Dataset entries
Content starts

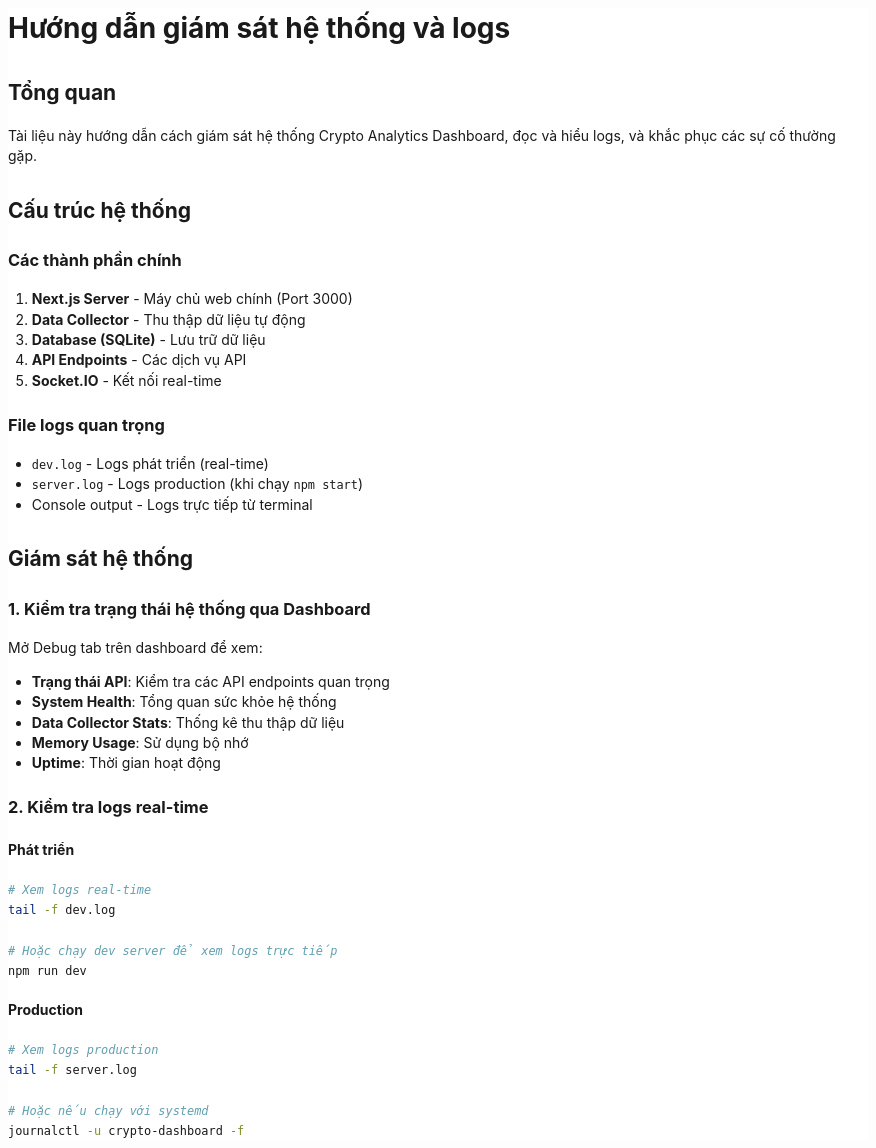 # Hướng dẫn giám sát hệ thống và logs

## Tổng quan

Tài liệu này hướng dẫn cách giám sát hệ thống Crypto Analytics Dashboard, đọc và hiểu logs, và khắc phục các sự cố thường gặp.

## Cấu trúc hệ thống

### Các thành phần chính
1. **Next.js Server** - Máy chủ web chính (Port 3000)
2. **Data Collector** - Thu thập dữ liệu tự động
3. **Database (SQLite)** - Lưu trữ dữ liệu
4. **API Endpoints** - Các dịch vụ API
5. **Socket.IO** - Kết nối real-time

### File logs quan trọng
- `dev.log` - Logs phát triển (real-time)
- `server.log` - Logs production (khi chạy `npm start`)
- Console output - Logs trực tiếp từ terminal

## Giám sát hệ thống

### 1. Kiểm tra trạng thái hệ thống qua Dashboard

Mở Debug tab trên dashboard để xem:
- **Trạng thái API**: Kiểm tra các API endpoints quan trọng
- **System Health**: Tổng quan sức khỏe hệ thống
- **Data Collector Stats**: Thống kê thu thập dữ liệu
- **Memory Usage**: Sử dụng bộ nhớ
- **Uptime**: Thời gian hoạt động

### 2. Kiểm tra logs real-time

#### Phát triển
```bash
# Xem logs real-time
tail -f dev.log

# Hoặc chạy dev server để xem logs trực tiếp
npm run dev
```

#### Production
```bash
# Xem logs production
tail -f server.log

# Hoặc nếu chạy với systemd
journalctl -u crypto-dashboard -f
```
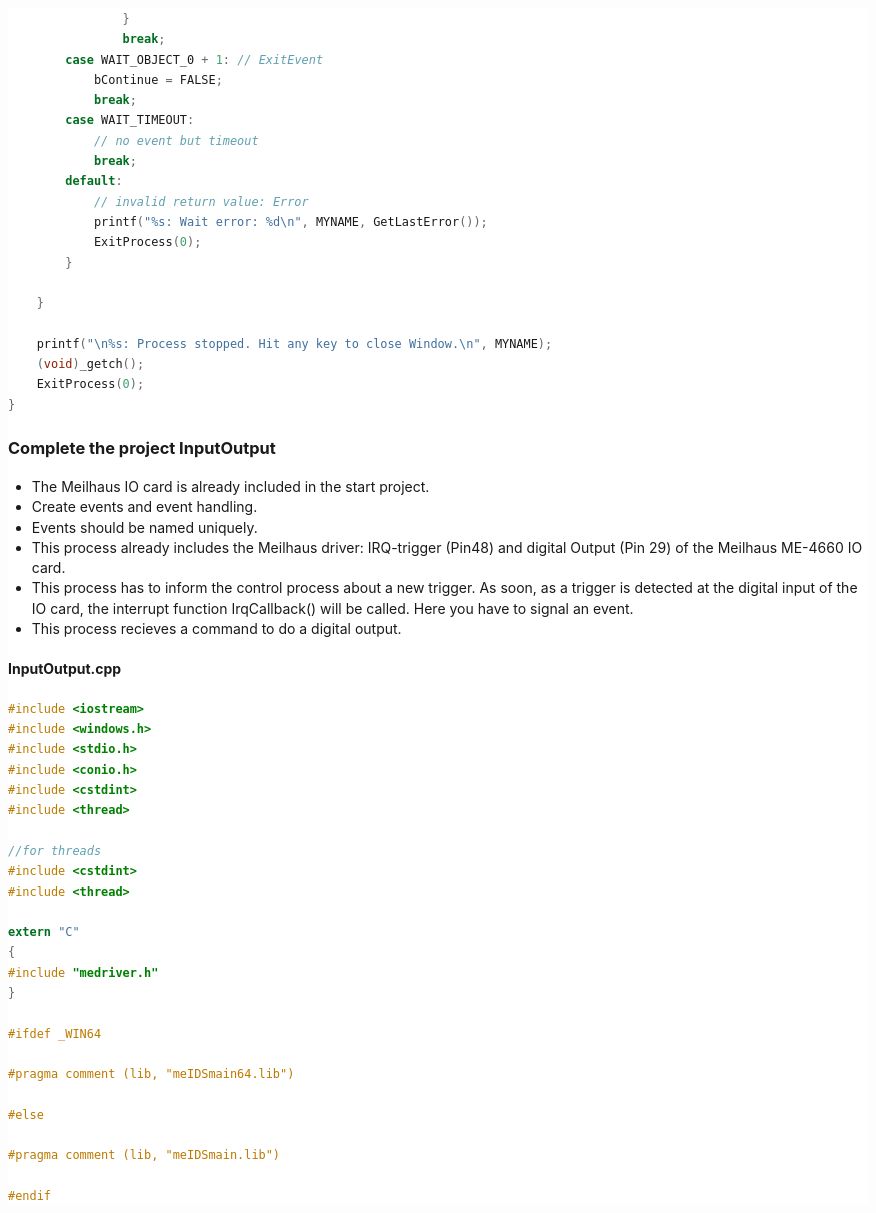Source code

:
 ```c
				}
				break;
		case WAIT_OBJECT_0 + 1: // ExitEvent
			bContinue = FALSE;
			break;
		case WAIT_TIMEOUT:
			// no event but timeout
			break;
		default:
			// invalid return value: Error
			printf("%s: Wait error: %d\n", MYNAME, GetLastError());
			ExitProcess(0);
		}

	}

	printf("\n%s: Process stopped. Hit any key to close Window.\n", MYNAME);
	(void)_getch();
	ExitProcess(0);
}

```


### Complete the project InputOutput

- The Meilhaus IO card is already included in the start project.
- Create events and event handling.
- Events should be named uniquely.
- This process already includes the Meilhaus driver: IRQ-trigger (Pin48) and digital
Output (Pin 29) of the Meilhaus ME-4660 IO card.
- This process has to inform the control process about a new trigger. As soon, as a
trigger is detected at the digital input of the IO card, the interrupt function
IrqCallback() will be called. Here you have to signal an event.
- This process recieves a command to do a digital output.

#### InputOutput.cpp
   
```c
#include <iostream>
#include <windows.h>
#include <stdio.h>
#include <conio.h>
#include <cstdint>
#include <thread>

//for threads
#include <cstdint>
#include <thread>

extern "C"
{
#include "medriver.h"
}

#ifdef _WIN64

#pragma comment (lib, "meIDSmain64.lib")

#else

#pragma comment (lib, "meIDSmain.lib")

#endif
```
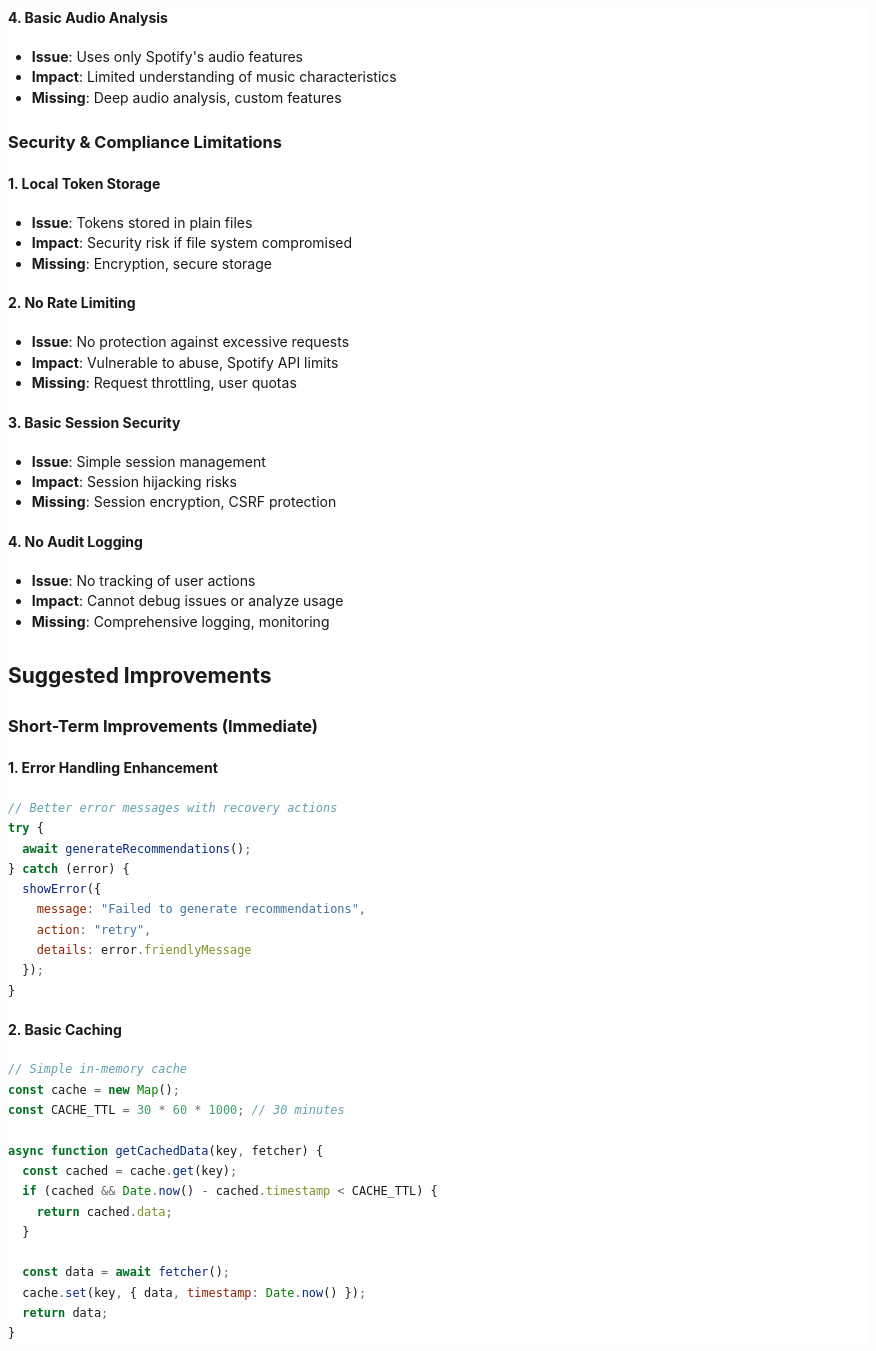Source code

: #### 4. Basic Audio Analysis
- **Issue**: Uses only Spotify's audio features
- **Impact**: Limited understanding of music characteristics
- **Missing**: Deep audio analysis, custom features

### Security & Compliance Limitations

#### 1. Local Token Storage
- **Issue**: Tokens stored in plain files
- **Impact**: Security risk if file system compromised
- **Missing**: Encryption, secure storage

#### 2. No Rate Limiting
- **Issue**: No protection against excessive requests
- **Impact**: Vulnerable to abuse, Spotify API limits
- **Missing**: Request throttling, user quotas

#### 3. Basic Session Security
- **Issue**: Simple session management
- **Impact**: Session hijacking risks
- **Missing**: Session encryption, CSRF protection

#### 4. No Audit Logging
- **Issue**: No tracking of user actions
- **Impact**: Cannot debug issues or analyze usage
- **Missing**: Comprehensive logging, monitoring

## Suggested Improvements

### Short-Term Improvements (Immediate)

#### 1. Error Handling Enhancement
```javascript
// Better error messages with recovery actions
try {
  await generateRecommendations();
} catch (error) {
  showError({
    message: "Failed to generate recommendations",
    action: "retry",
    details: error.friendlyMessage
  });
}
```

#### 2. Basic Caching
```javascript
// Simple in-memory cache
const cache = new Map();
const CACHE_TTL = 30 * 60 * 1000; // 30 minutes

async function getCachedData(key, fetcher) {
  const cached = cache.get(key);
  if (cached && Date.now() - cached.timestamp < CACHE_TTL) {
    return cached.data;
  }
  
  const data = await fetcher();
  cache.set(key, { data, timestamp: Date.now() });
  return data;
}
```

Content ends

TASK BRIEF
As listed above, the lines from the line with "## Tổng quan" to the line with "2. **Data Collector**" are to be echoed exactly, with both ends included and nothing added.

RESPONSE TO THE EXERCISE
## Tổng quan

Tài liệu này hướng dẫn cách giám sát hệ thống Crypto Analytics Dashboard, đọc và hiểu logs, và khắc phục các sự cố thường gặp.

## Cấu trúc hệ thống

### Các thành phần chính
1. **Next.js Server** - Máy chủ web chính (Port 3000)
2. **Data Collector** - Thu thập dữ liệu tự động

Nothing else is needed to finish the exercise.